Warnings, Promises, or Commands
- Do not read Jesus' prayer promises as guarantees of any outcome we desire. - Do not treat God as though he must be worn down like the reluctant friend in the parable. - Do not explain away Jesus' works when they clearly testify to God's power and kingdom. - Do not assume outward moral improvement means true spiritual safety. - Do not mistake admiration for Jesus, family connection, or religious privilege for obedient faith. - Do not demand more proof while refusing the revelation already given in Christ. - Do not presume to stand in the middle
- failure to align with Jesus is opposition.

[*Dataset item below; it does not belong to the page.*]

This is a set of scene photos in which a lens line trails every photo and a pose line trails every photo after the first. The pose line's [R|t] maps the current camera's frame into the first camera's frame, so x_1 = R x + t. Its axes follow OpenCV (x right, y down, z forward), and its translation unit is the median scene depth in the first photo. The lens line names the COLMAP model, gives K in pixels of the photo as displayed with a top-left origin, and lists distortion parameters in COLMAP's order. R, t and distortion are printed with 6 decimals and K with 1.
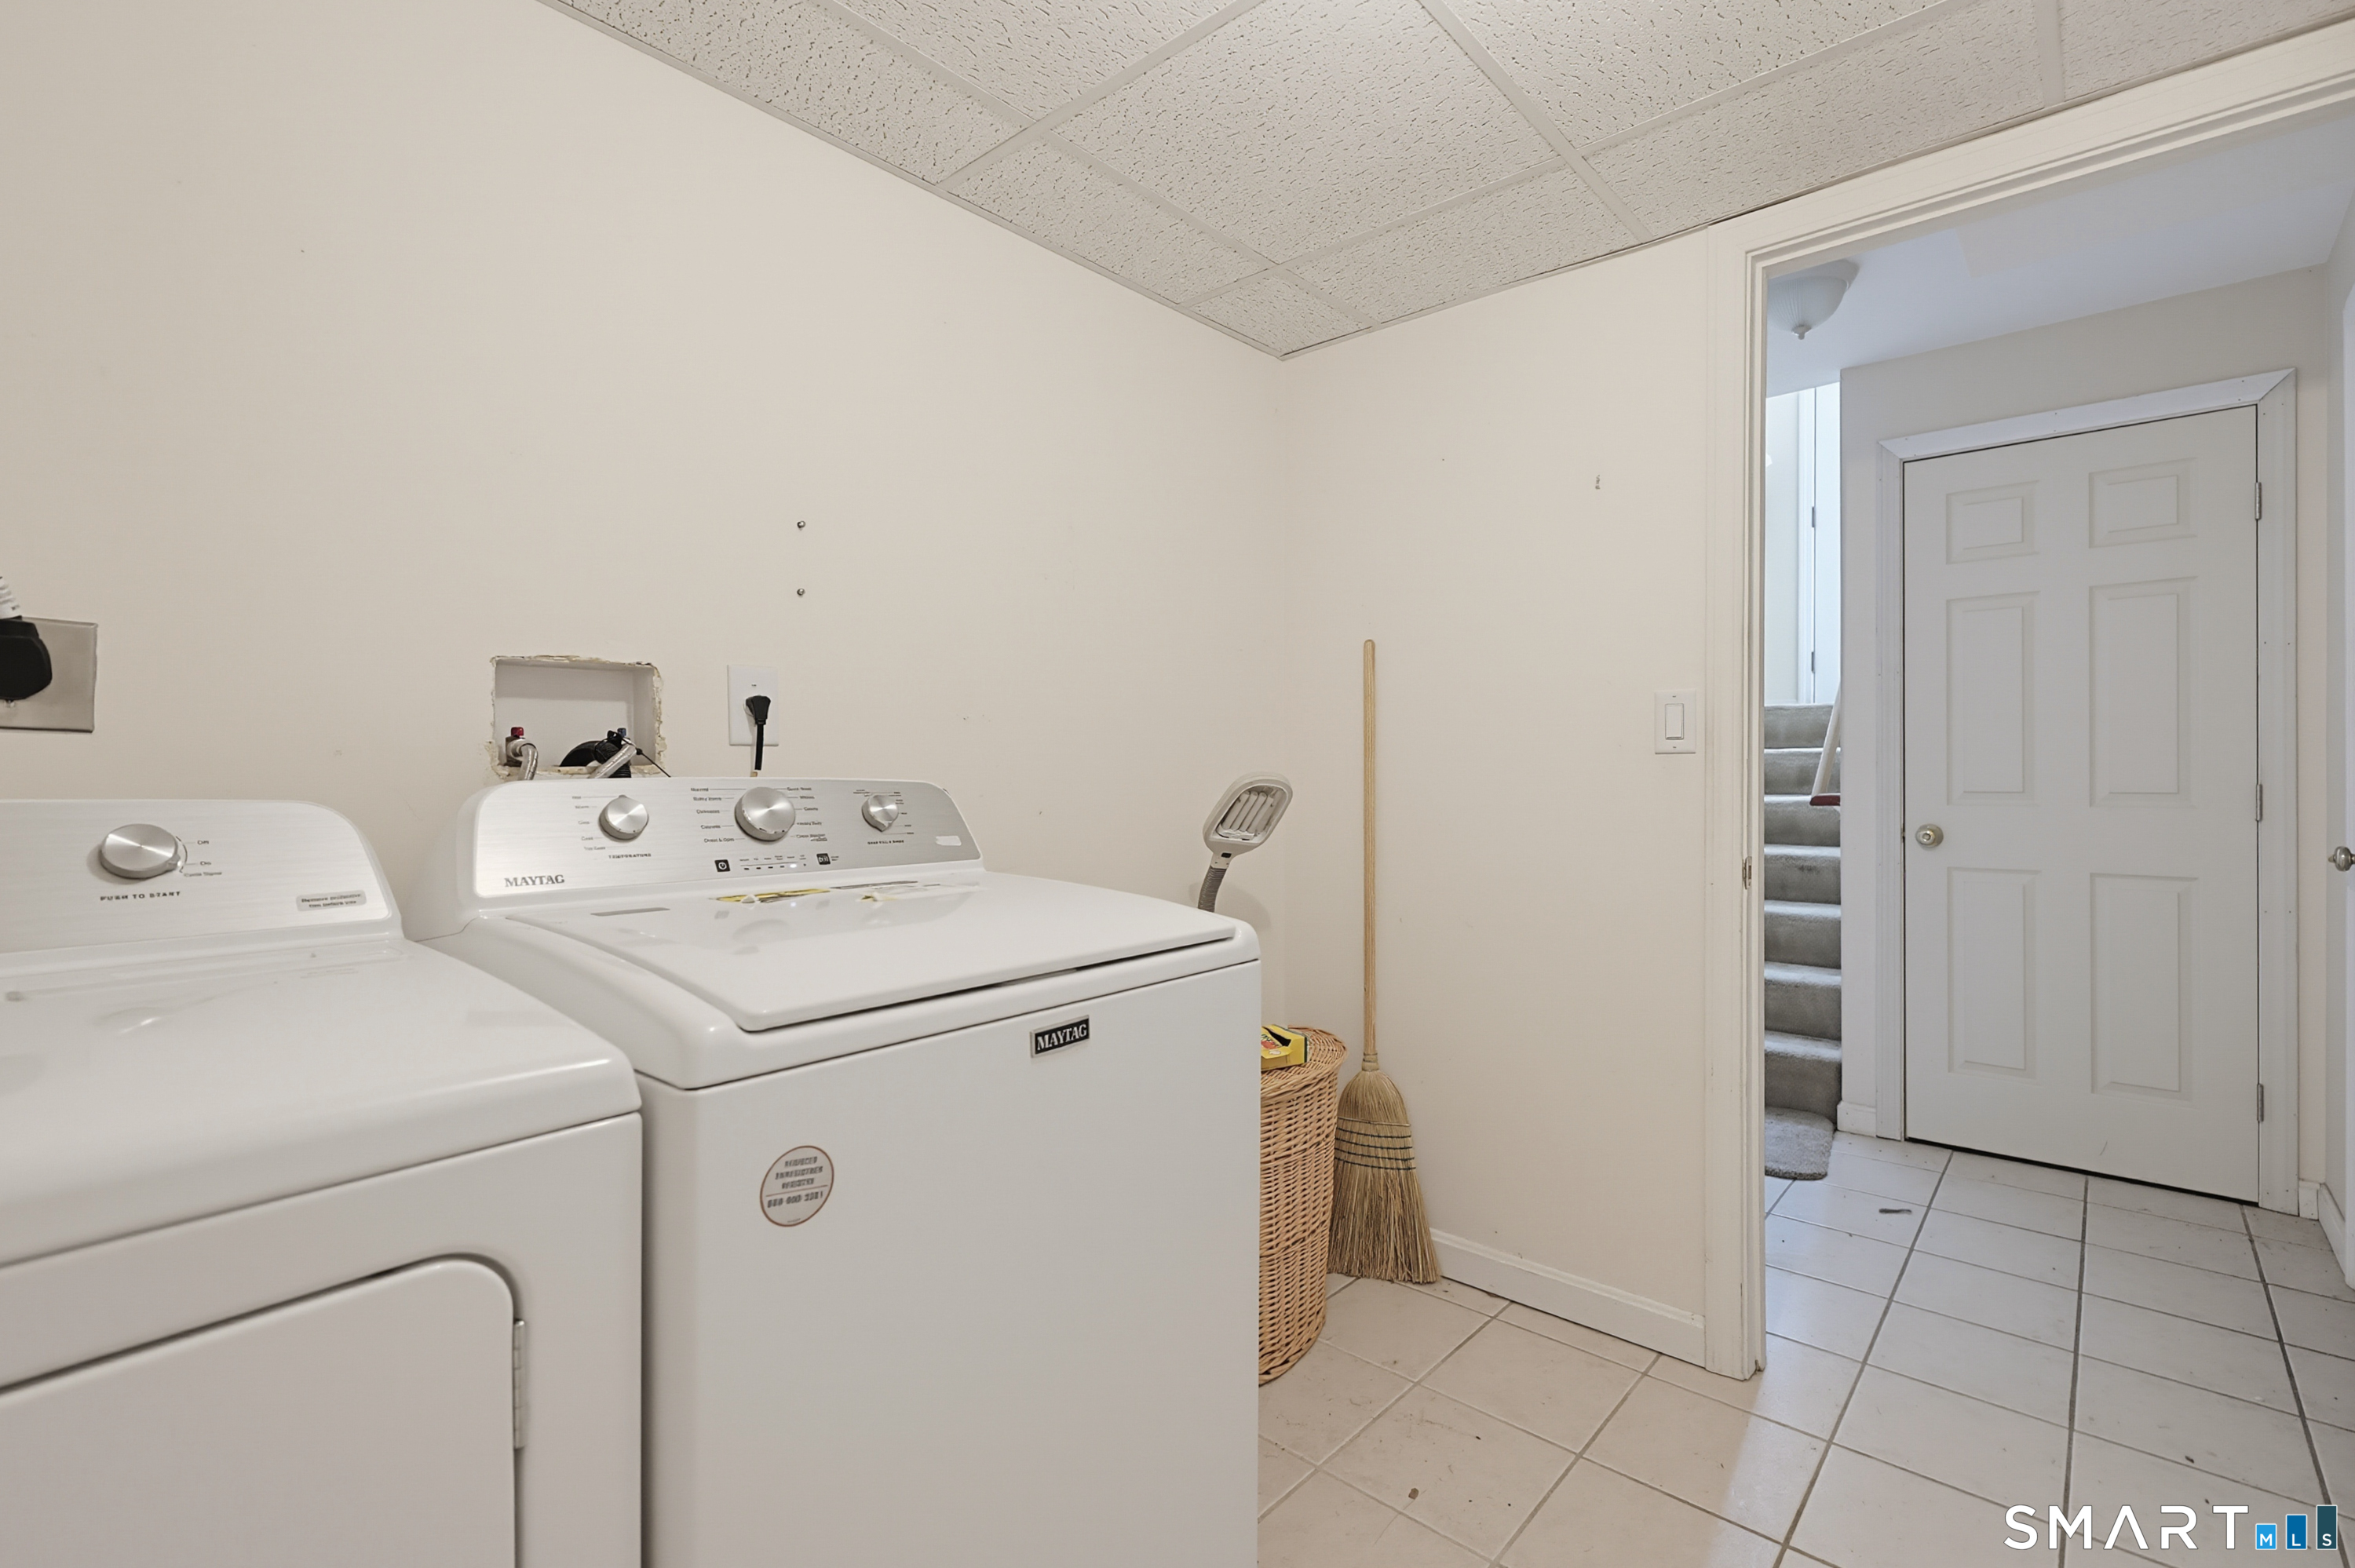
lens RADIAL K [[1019.7, 0, 1187.2], [0, 1019.7, 776.0], [0, 0, 1]] dist [0.003027, 0.000679]
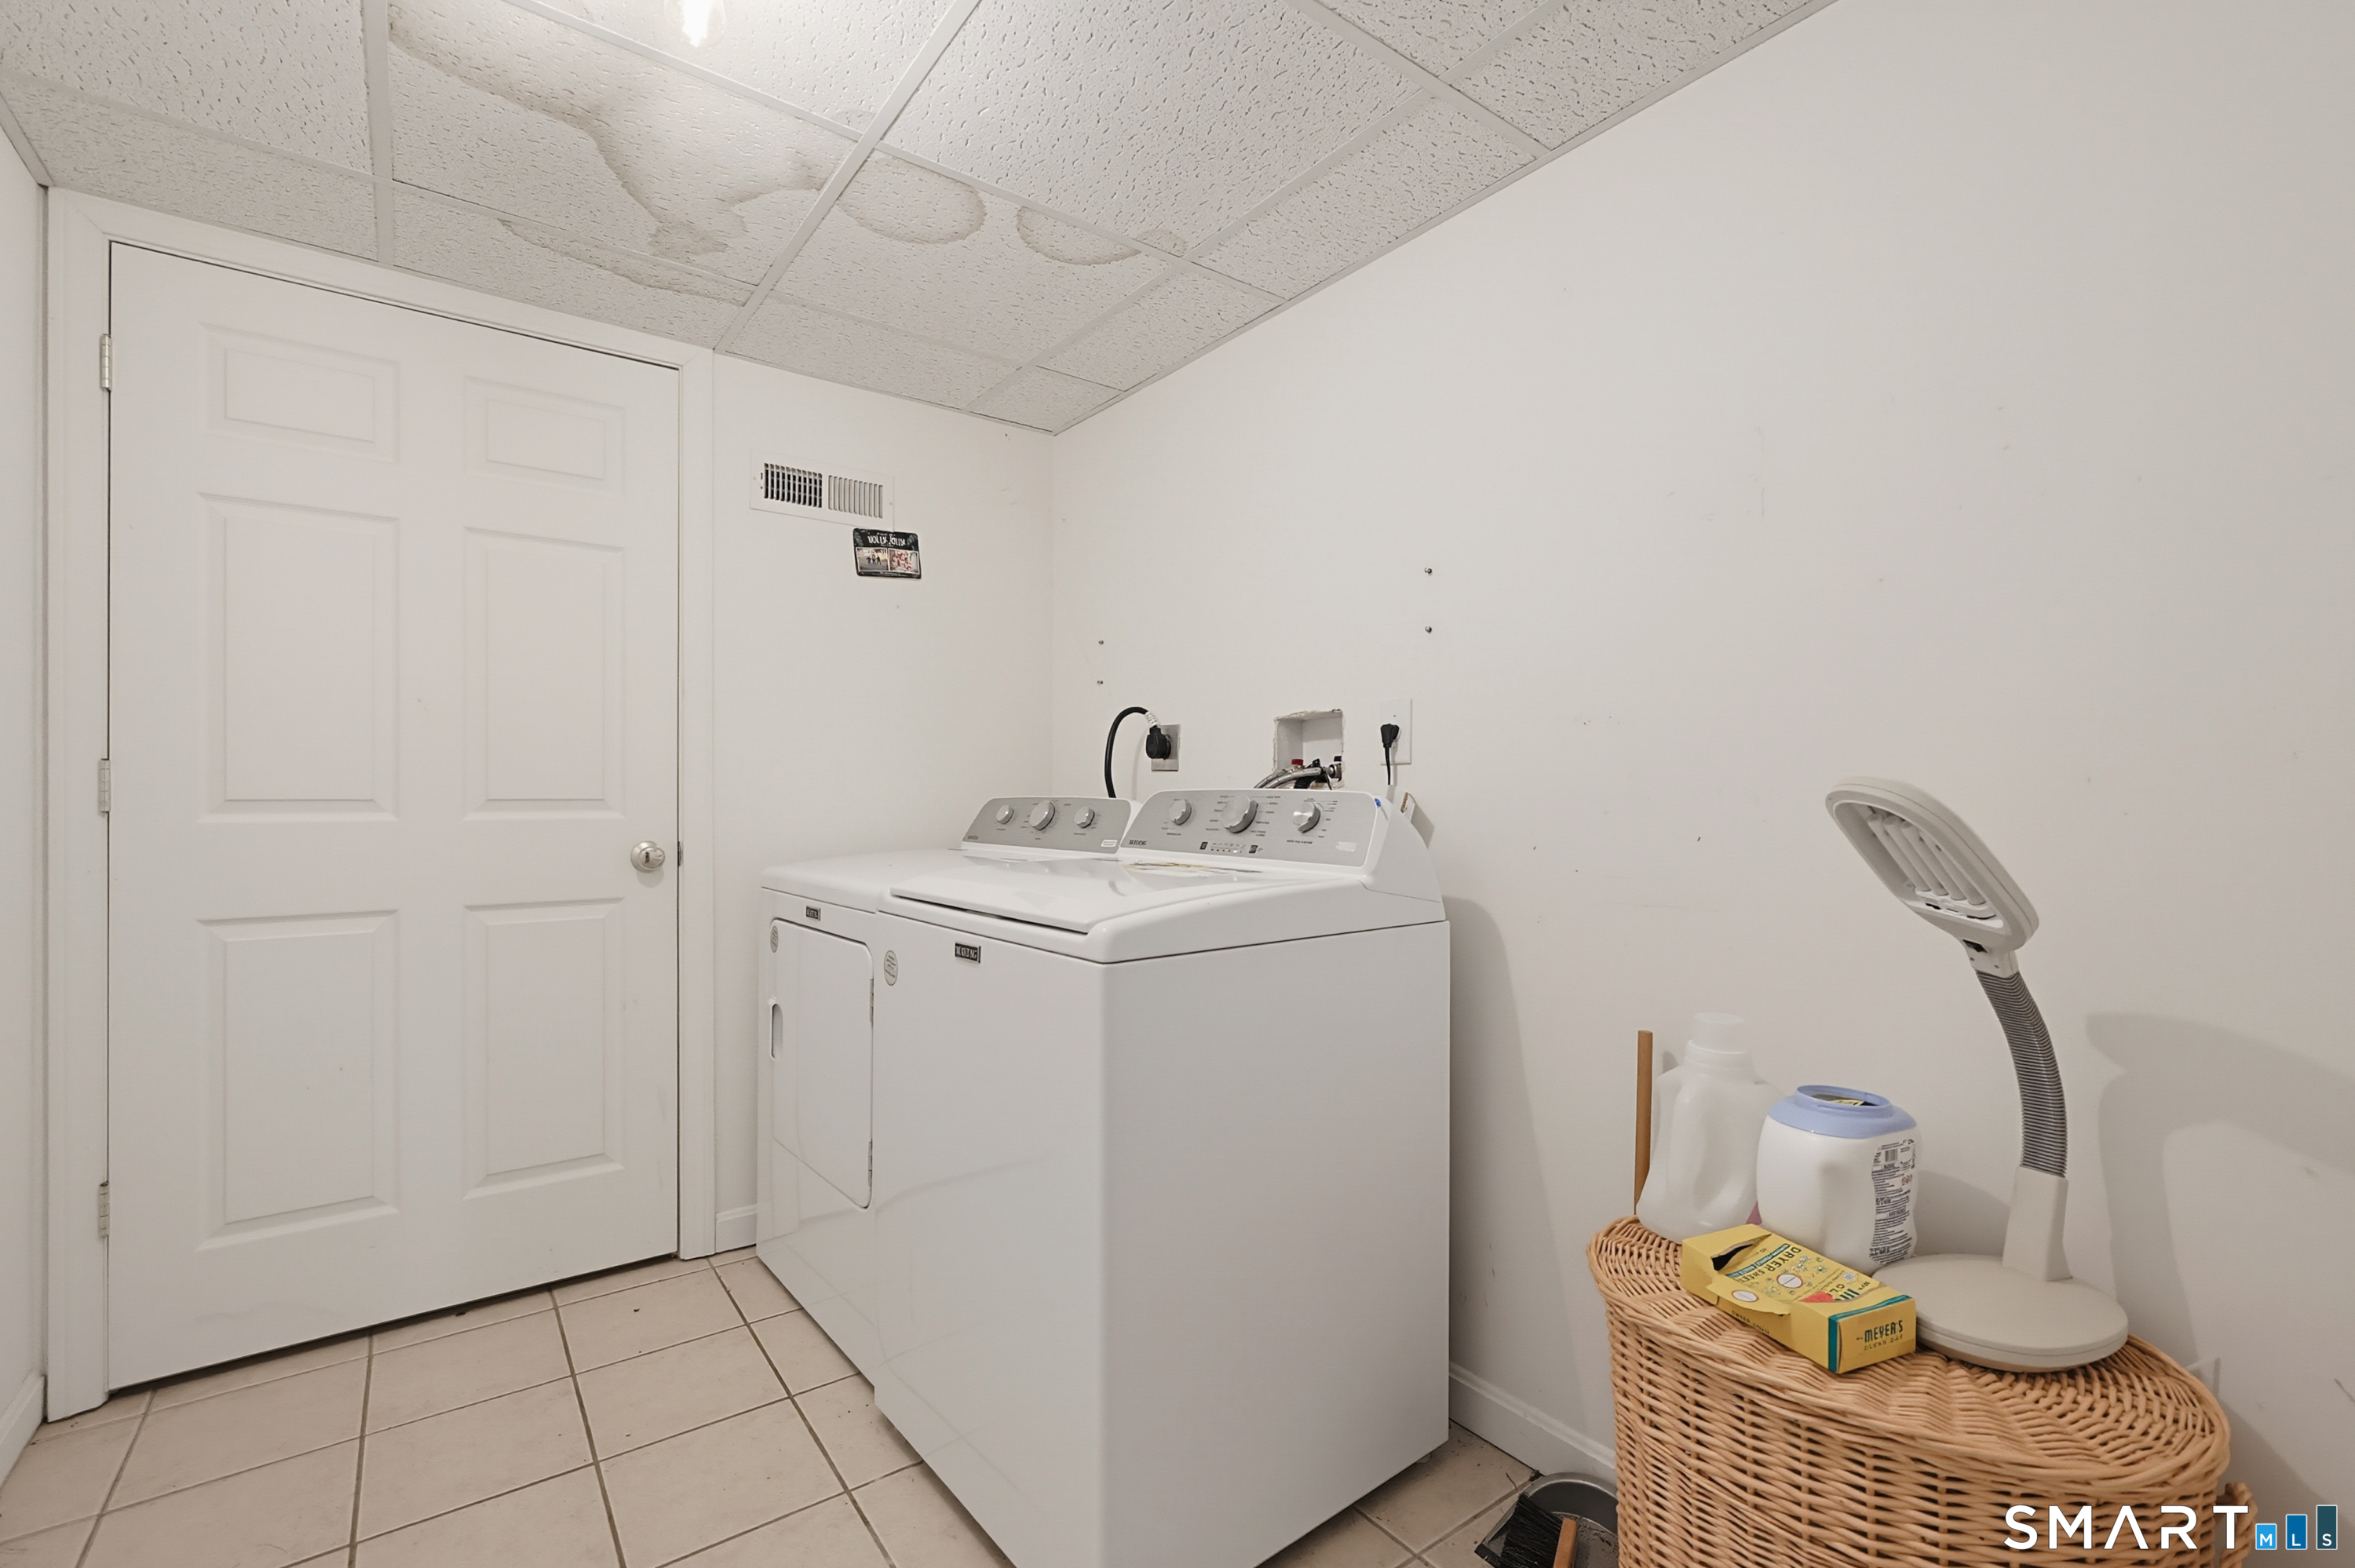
lens RADIAL K [[1019.7, 0, 1186.0], [0, 1019.7, 791.5], [0, 0, 1]] dist [0.003027, 0.000679]
pose [[-0.185058, -0.008767, -0.982688, 0.930714], [-0.006413, 0.999950, -0.007714, 0.016320], [0.982707, 0.004874, -0.185105, 1.127369]]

How This Fits in God’s Plan
Luke ties prayer, exorcism, Jonah, and light together by one issue: whether people recognize and yield to God's reign now confronting them in Jesus. The prayer is corporate and kingdom-first, not a private technique for obtaining outcomes. The Beelzebul dispute assumes an apocalyptic conflict frame in which exorcism signals divine rule invading hostile territory. Jonah, Nineveh, and the queen of the South function as covenant-shaming witnesses: outsiders responded to lesser revelation, while Jesus' generation resists greater light. The closing lamp/eye sayings therefore diagnose not lack of evidence but diseased perception.
Simple Application
- Pray in a God-centered way: for the Father's name to be honored and his kingdom to come. - Bring daily needs to God with humble dependence. - Practice forgiving others as those who seek God's forgiveness. - Keep asking, seeking, and knocking with confidence in the Father's goodness. - Ask especially for the Holy Spirit, God's chief good gift. - Recognize Jesus' works as evidence of God's kingdom and respond with faith. - Do not settle for outward order; pursue real obedience and wholehearted allegiance to Christ. - Measure blessedness by hearing and obeying God's word, not by outward religious status. - Receive the light God has given in Jesus instead of delaying repentance.